Grades don’t tell the full story, though. Reporters can also look for student engagement data, like attendance and truancy rates, to gauge how pandemic learning went for students. And there is plenty to dig into as far as mental health goes. I would encourage reporters to break down that data by economic status, age, race and gender, if possible.

It may be difficult to tell how fast students will catch up this spring. But perhaps it’d be worth requesting that same data at the end of this spring semester to see if things improved or worsened as the academic year progressed.

Online learning has been disproportionately challenging for students of color. How can local journalists report on this issue without reducing students of color to numbers on a page?

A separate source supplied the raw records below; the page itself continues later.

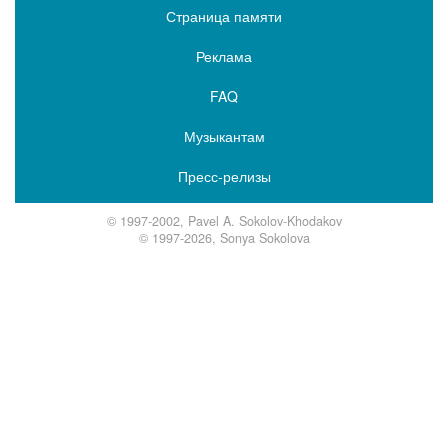
Страница памяти
Реклама
FAQ
Музыкантам
Пресс-релизы
© 1997-2002, Pavel A. Sokolov-Khodakov
© 1997-2026, Sonya Sokolova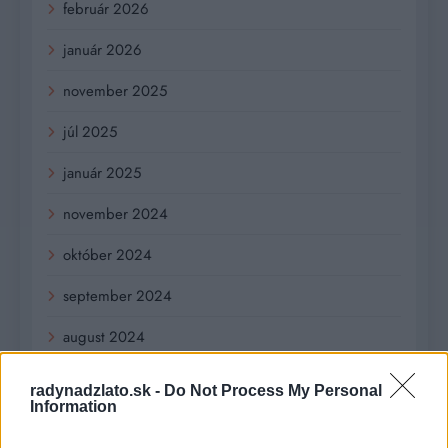
február 2026
január 2026
november 2025
júl 2025
január 2025
november 2024
október 2024
september 2024
august 2024
júl 2024
radynadzlato.sk -
Do Not Process My Personal
Information
jún 2024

Spend time with historically underrepresented communities and tell their stories. Although it feels like the news just doesn’t stop this school year and we’re all busy, it’s important to take the time to talk to families and students about their experiences. If we’re documenting the first rough draft of history right now, those real-life stories are what will really stand out in the years and decades to come — not the numbers.

The pandemic reaffirmed something many Americans already knew: Schools are gross. What advice do you have for journalists who want to report on the future health and safety protocols of their local schools in a post-pandemic world?

For the remainder of the school year and next year, I think it will be important for reporters to keep an eye on which pandemic precautions schools hang on to, and for how long. With the mask mandate repealed [in Wisconsin], has your district stopped requiring staff and students wear them? Now that the Centers for Disease Control and Prevention has walked back its six-foot social distancing guidance to just three feet, have schools shifted? Are school staff disinfecting surfaces as often as they were earlier in the pandemic? Look back on your earlier stories about what new policies your area districts added when reopening, and compare it to what you see now and next fall.

What can you do to communicate to your readers how you cover education news, so their questions about your reporting can be answered before they’re finished reading your stories?

I think this is something all of us reporters – myself included – need to work on, and I think at the end of the day it goes back to news literacy. We need to be better at explaining to the public what our job is, how we do it and the ethical standards we must uphold. As part of that effort at USA TODAY NETWORK-Wisconsin, we’ve started adding inserts or end notes about why and how we reported certain stories. We’ve talked about hosting more interactive Q&A sessions with reporters on social media, so the public can ask whatever questions they have for us. I think we should absolutely do more of that.